Il n’y avait donc pas une seule force de la pensée française qui n’eût son équivalent ou son analogue en Allemagne. Visiblement, toute la Révolution en tous ses éléments, en toutes ses tendances, agissait sur l’Allemagne et y pénétrait. Mais comme toutes ces forces y étaient amorties ! Comme le mouvement en Allemagne est lent et incertain, contrarié par toutes les défiances de l’esprit national en formation ! Ce n’est que peu à peu, et sous une forme nationaliste, que l’Allemagne assimilera une partie de la Révolution française. Et nous pouvons être sûrs dès la fin de 1792, que la Révolution française se heurtera, en Allemagne, à bien des obstacles.
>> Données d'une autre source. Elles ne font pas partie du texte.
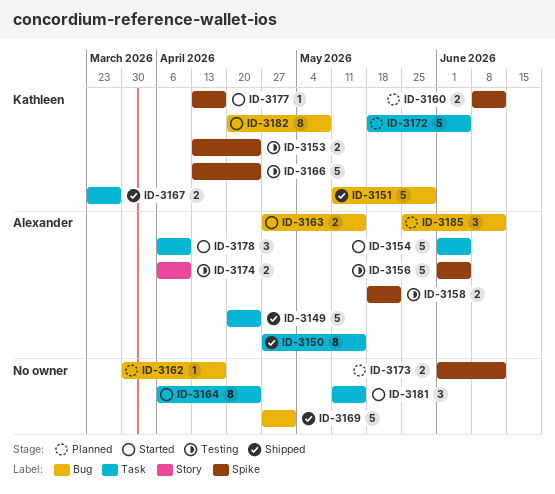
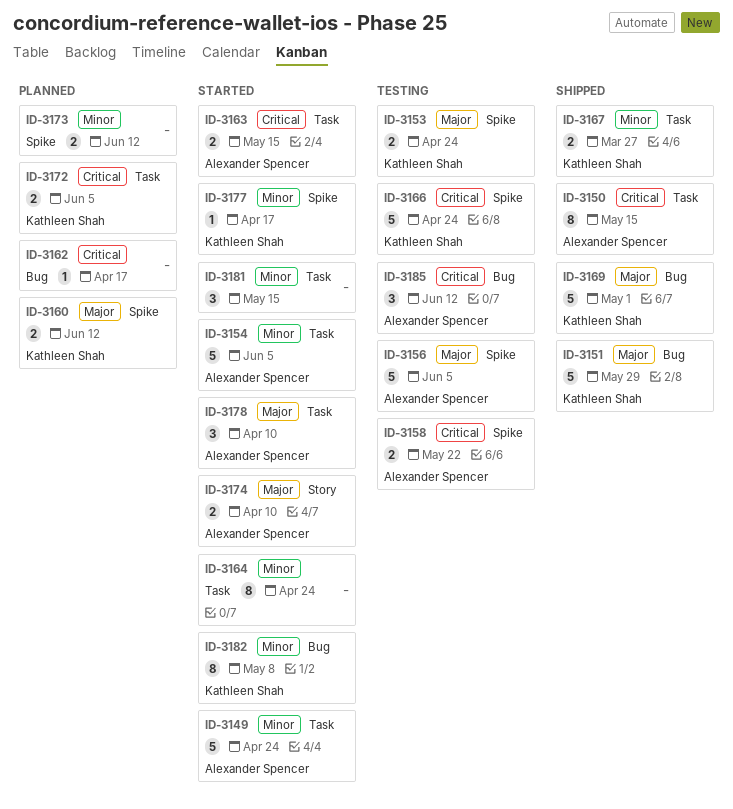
ID-3149, status: Shipped -> Started
ID-3163, label: Bug -> Task
ID-3169, owner: none -> Kathleen Shah
ID-3172, estimate: 5 -> 2
ID-3174, status: Testing -> Started
ID-3185, status: Planned -> Testing

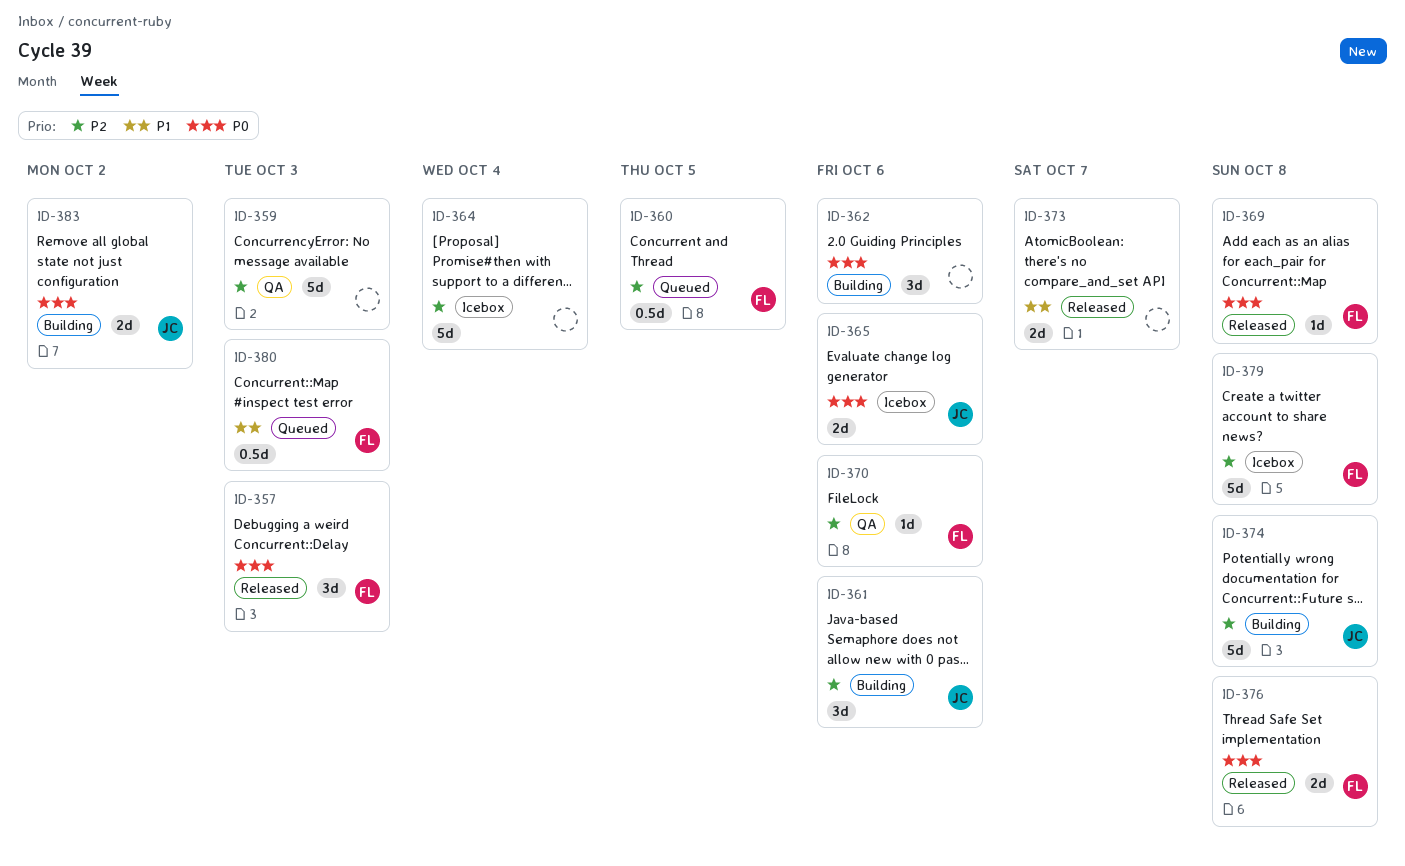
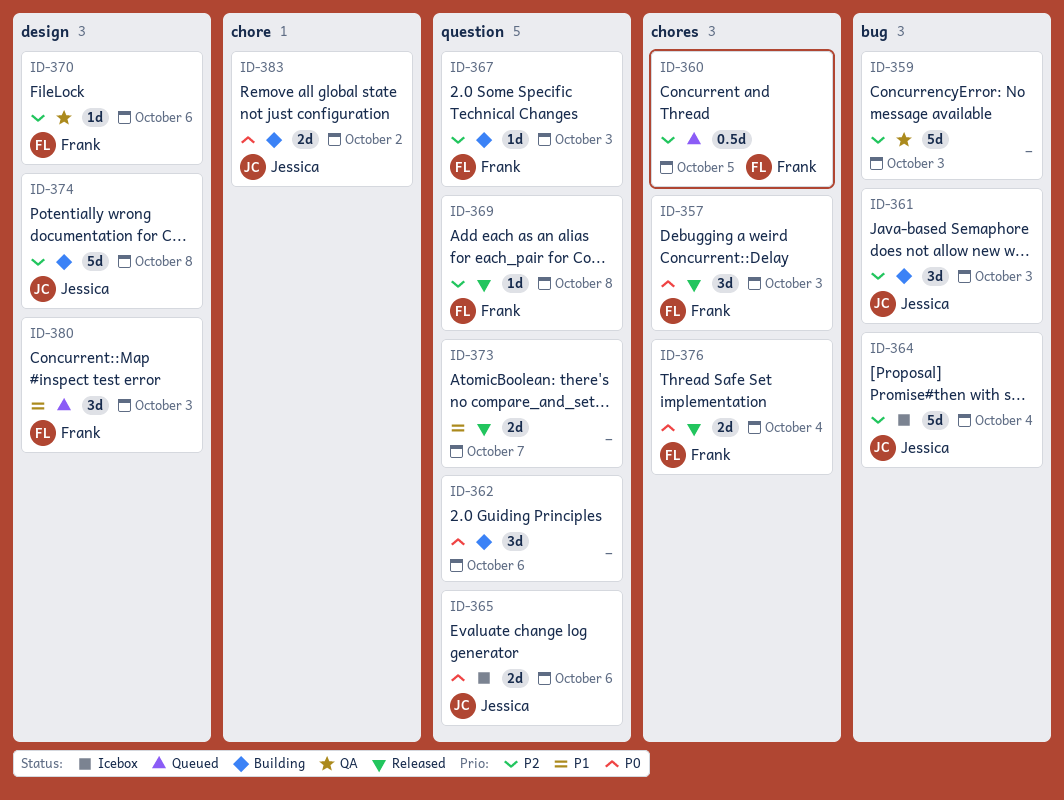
ID-361, due: Oct 6 -> Oct 3
ID-364, owner: none -> Jessica
ID-367: none -> present
ID-369, priority: P0 -> P2
ID-376, due: Oct 8 -> Oct 4
ID-379: present -> none
ID-380, estimate: 0.5d -> 3d

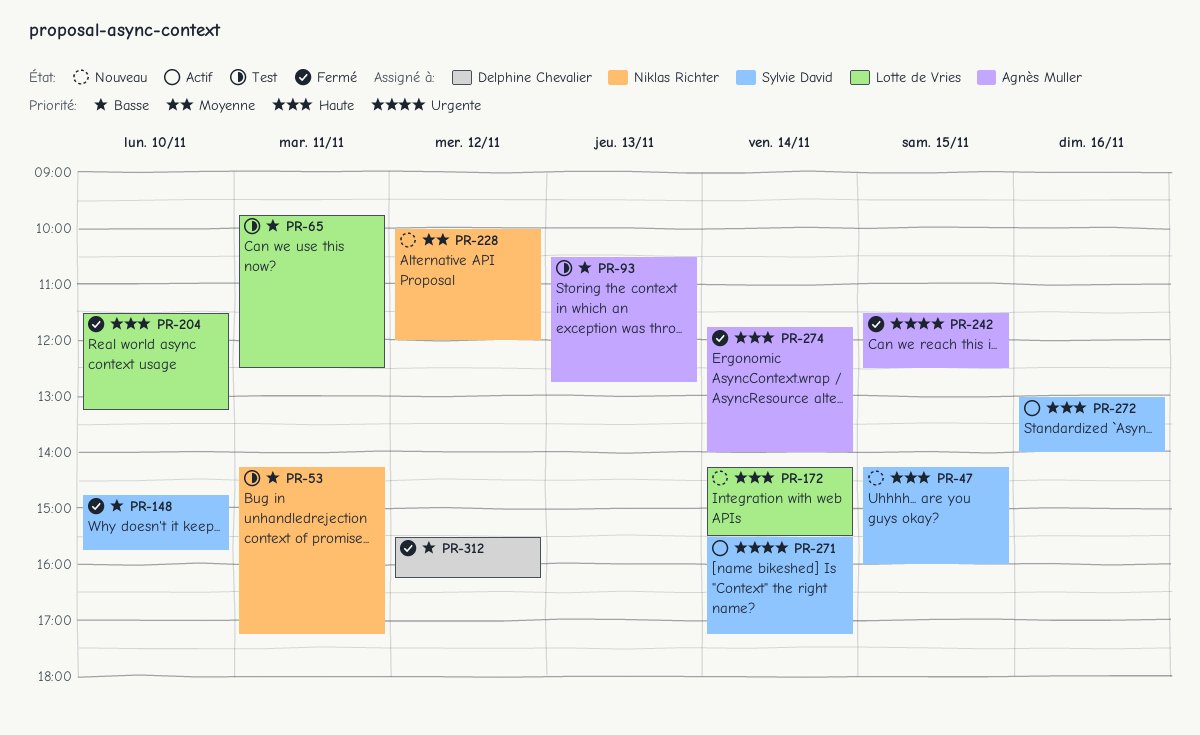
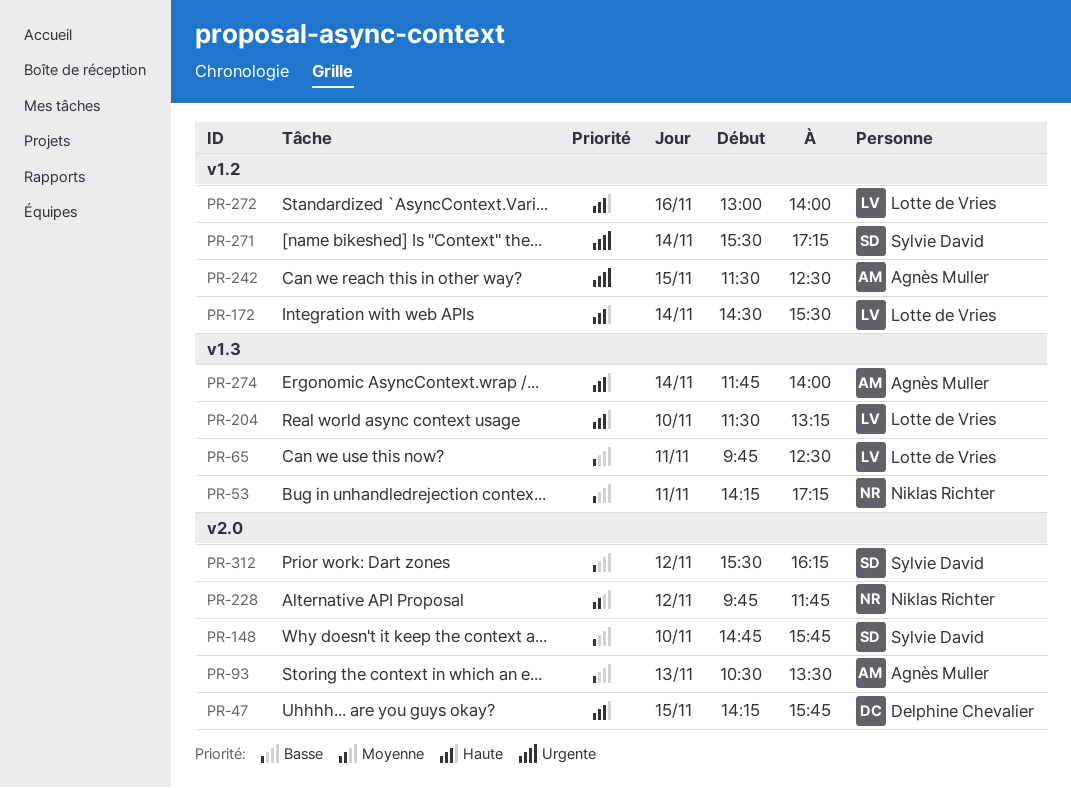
PR-47, owner: Sylvie David -> Delphine Chevalier
PR-47, ends: 16:00 -> 15:45
PR-93, ends: 12:45 -> 13:30
PR-172, begins: 14:15 -> 14:30
PR-228, begins: 10:00 -> 09:45
PR-228, ends: 12:00 -> 11:45
PR-272, owner: Sylvie David -> Lotte de Vries
PR-312, owner: Delphine Chevalier -> Sylvie David

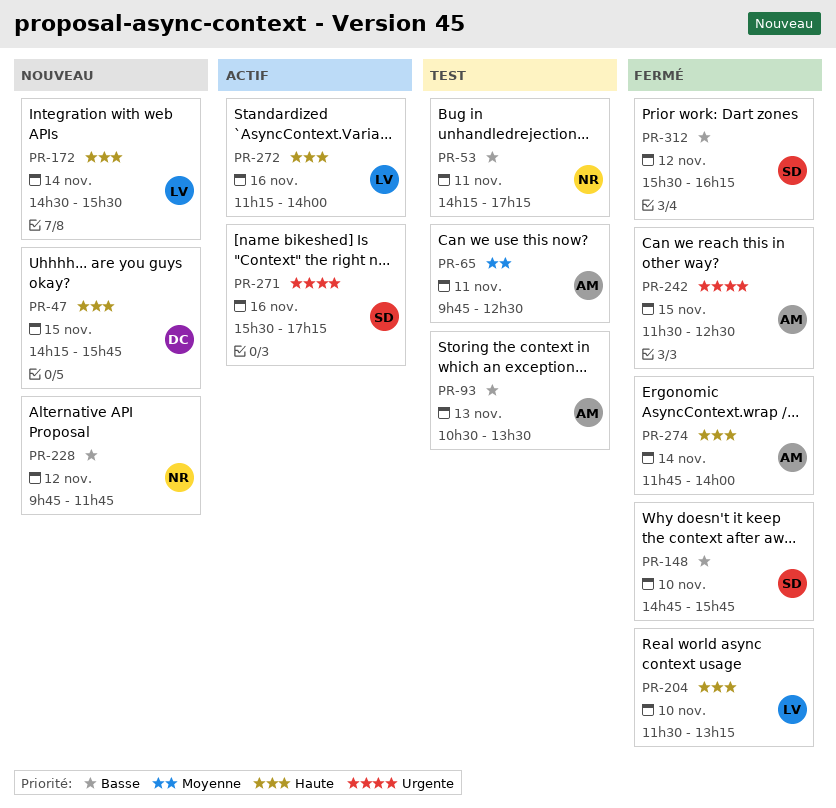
PR-65, owner: Lotte de Vries -> Agnès Muller
PR-65, priority: Basse -> Moyenne
PR-228, priority: Moyenne -> Basse
PR-271, day: Nov 14 -> Nov 16
PR-272, begins: 13:00 -> 11:15

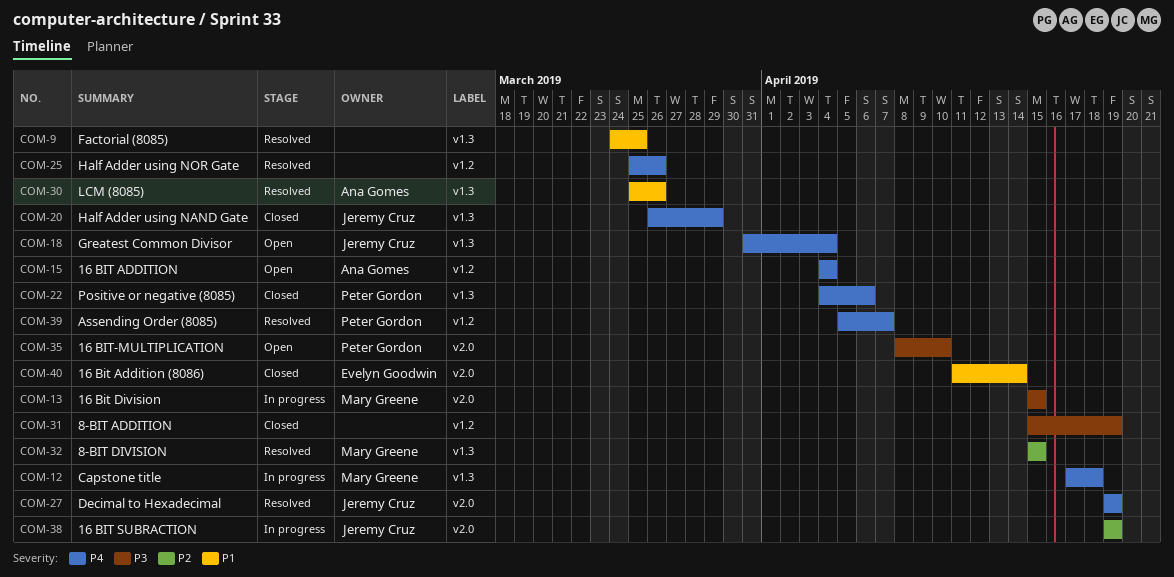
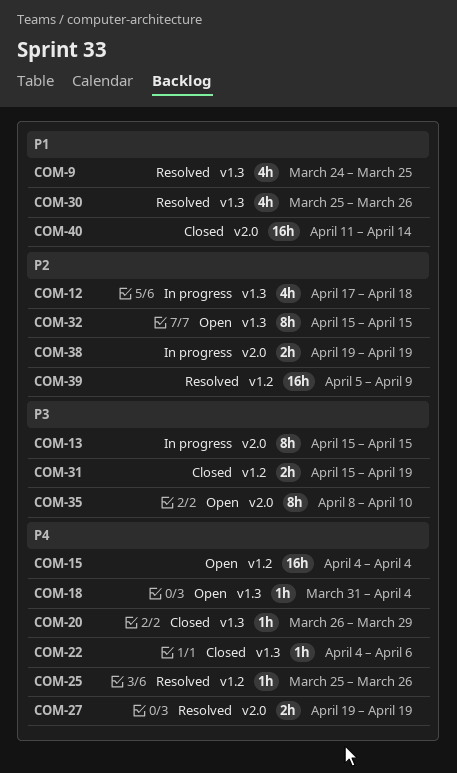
COM-12, priority: P4 -> P2
COM-32, status: Resolved -> Open
COM-39, priority: P4 -> P2
COM-39, due: Apr 7 -> Apr 9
En Suisse aussi, elle se heurtait à bien des résistances et des défiances. Dans plusieurs cantons, à Zurich, à Berne, les influences aristocratiques dominaient. Un patriciat de nobles et de riches bourgeois avait absorbé presque tout le pouvoir. À Genève, pendant tout le xviiie siècle, la lutte s’était poursuivie entre l’aristocratie et la démocratie, comme l’a très nettement montré M. Henri Fazy dans sa substantielle étude sur les Constitutions de Genève. En 1781, la démocratie avait fait un grand effort, et elle avait un moment obtenu la victoire. Par l’édit du 10 février 1781, les pouvoirs du Conseil général, c’est-à-dire du peuple, furent renforcés ; des garanties essentielles furent accordées aux natifs, c’est-à-dire aux descendants de ceux qui étaient venus s’établir à Genève ; la liberté du travail et de l’industrie, réservée jusque-là à certaines catégories bourgeoises, fut étendue à la plupart des habitants, et des atteintes assez profondes furent portées au système féodal.